_Texto para ler_

================

O dólar, a China e o sr. Geithner

por Alejandro Nadal

Timothy Geithner. É a primeira vista do secretário do Tesouro de Obama ao estrangeiro. A recepção em Pequim foi com todas as honras que o protocolo reserva a um funcionário do seu nível. Mas por trás dos sorrisos e das flores pode-se ver a tensão nesta primeira visita à China. Não é para menos. Washington e Pequim estão amarrados por uma série de fortes contradições em matérias de política cambial, monetária e fiscal.

Durante o processo da sua confirmação como secretário do Tesouro, Timothy Geithner acusou a China de intervir indevidamente no mercado de divisas para manter o renminbi subvalorizado. Deste modo, repetiu a velha canção das administrações Bush e Clinton sobre a gestão cambial do gigante asiático: a subvalorização do renminbi concedeu a esse país uma vantagem nos mercados mundiais, embaratecendo ainda mais as suas exportações. Por isso a China tem esses avultados excedentes na sua conta corrente.

Desde que Pequim vinculou o renminbi ao dólar, em 1994, nunca um secretário do Tesouro aproximara-se tanto em acusar directamente os chineses de manipulação cambial. Em Washington isso tem implicações legais, devendo activar negociações directas com a China sobre a sua política cambial. Em Pequim essa acusação é considerada especialmente ofensiva, sobretudo se se considera o desastre na gestão económica que hoje afecta os Estados Unidos.

O tema mais delicado nesta visita é a insegurança chinesa quanto ao valor das suas reservas em dólares. Pequim é o principal credor dos Estados Unidos e tem 1,5 milhão de milhões de dólares nas suas reservas (o que rende uns 50 mil milhões de dólares de juros por ano). Dessas reservas, 800 mil milhões correspondem a títulos do Tesouro estado-unidense.

Por isso o valor do dólar está no centro das discussões. Afinal de contas, a administração Obama projecta que o défice fiscal deste ano chegará a 1,8 milhão de milhões e o Tesouro planeia emitir uns 2 ou 3 milhões de milhões de dívida adicional nos próximos dois anos. Não é preciso ser um génio para ver em tudo isto uma ameaça clara ao valor do dólar.

Neste contexto, a viagem de Geithner tem duas finalidades. Primeiro, insistir em que Pequim mude a sua política cambial e permita a apreciação do renminbi. Segundo, Washington deseja receber garantias de que a China continuará a comprar os títulos do Tesouro. As contradições entre estes dois objectivos saltam à vista.

Para começar, a crise mundial mudou o cenário. Em 2005 a China aceitou modificar a sua política cambial e em consequência o renminbi valorizou-se 20 por cento. Mas a partir do último Verão, quando a crise já reduzia a procura global, os chineses viram na valorização um travão inaceitável às suas exportações e regressaram à sua política cambial anterior. Dessa perspectiva, Geithner vai deparar-se com uma forte resistência.

================

_Dados fornecidos_

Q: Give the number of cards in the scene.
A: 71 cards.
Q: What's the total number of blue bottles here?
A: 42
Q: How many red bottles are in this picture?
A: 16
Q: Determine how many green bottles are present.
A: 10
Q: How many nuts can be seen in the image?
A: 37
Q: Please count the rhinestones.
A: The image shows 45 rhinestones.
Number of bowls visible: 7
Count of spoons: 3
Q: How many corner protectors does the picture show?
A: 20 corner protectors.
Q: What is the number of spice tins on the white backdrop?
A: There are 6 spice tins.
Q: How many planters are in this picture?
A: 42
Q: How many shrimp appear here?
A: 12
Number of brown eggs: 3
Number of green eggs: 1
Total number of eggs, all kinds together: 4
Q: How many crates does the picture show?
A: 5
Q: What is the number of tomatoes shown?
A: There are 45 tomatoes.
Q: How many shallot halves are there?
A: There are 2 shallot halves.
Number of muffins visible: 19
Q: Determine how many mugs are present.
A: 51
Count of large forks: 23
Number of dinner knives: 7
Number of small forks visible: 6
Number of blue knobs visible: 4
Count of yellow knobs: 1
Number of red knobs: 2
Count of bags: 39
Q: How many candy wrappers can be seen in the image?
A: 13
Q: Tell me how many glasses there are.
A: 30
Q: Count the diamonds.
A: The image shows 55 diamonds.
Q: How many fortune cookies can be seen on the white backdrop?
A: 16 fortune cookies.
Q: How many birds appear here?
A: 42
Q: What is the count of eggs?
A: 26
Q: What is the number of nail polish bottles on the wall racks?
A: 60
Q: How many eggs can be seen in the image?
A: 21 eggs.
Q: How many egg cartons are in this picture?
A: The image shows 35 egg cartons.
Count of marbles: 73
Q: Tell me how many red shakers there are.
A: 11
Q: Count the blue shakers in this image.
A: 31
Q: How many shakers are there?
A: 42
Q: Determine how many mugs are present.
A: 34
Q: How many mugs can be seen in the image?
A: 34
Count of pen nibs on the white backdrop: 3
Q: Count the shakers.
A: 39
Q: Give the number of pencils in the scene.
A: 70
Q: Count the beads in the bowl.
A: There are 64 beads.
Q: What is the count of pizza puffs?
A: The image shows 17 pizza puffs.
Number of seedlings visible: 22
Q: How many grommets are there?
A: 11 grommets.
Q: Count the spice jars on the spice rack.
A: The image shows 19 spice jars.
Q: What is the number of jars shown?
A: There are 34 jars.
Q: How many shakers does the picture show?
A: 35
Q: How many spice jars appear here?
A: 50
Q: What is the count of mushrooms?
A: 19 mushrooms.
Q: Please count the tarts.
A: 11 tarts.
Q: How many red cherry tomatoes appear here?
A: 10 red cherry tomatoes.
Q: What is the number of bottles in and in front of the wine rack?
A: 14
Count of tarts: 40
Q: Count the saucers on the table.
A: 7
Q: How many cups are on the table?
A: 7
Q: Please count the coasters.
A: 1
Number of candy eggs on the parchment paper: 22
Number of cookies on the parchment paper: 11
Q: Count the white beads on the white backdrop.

================

_Objetivo_
No texto sobre o dólar e a China, quanto se valorizou o renminbi depois de a China aceitar modificar a sua política cambial em 2005?

_Resultado_
O renminbi valorizou-se 20 por cento.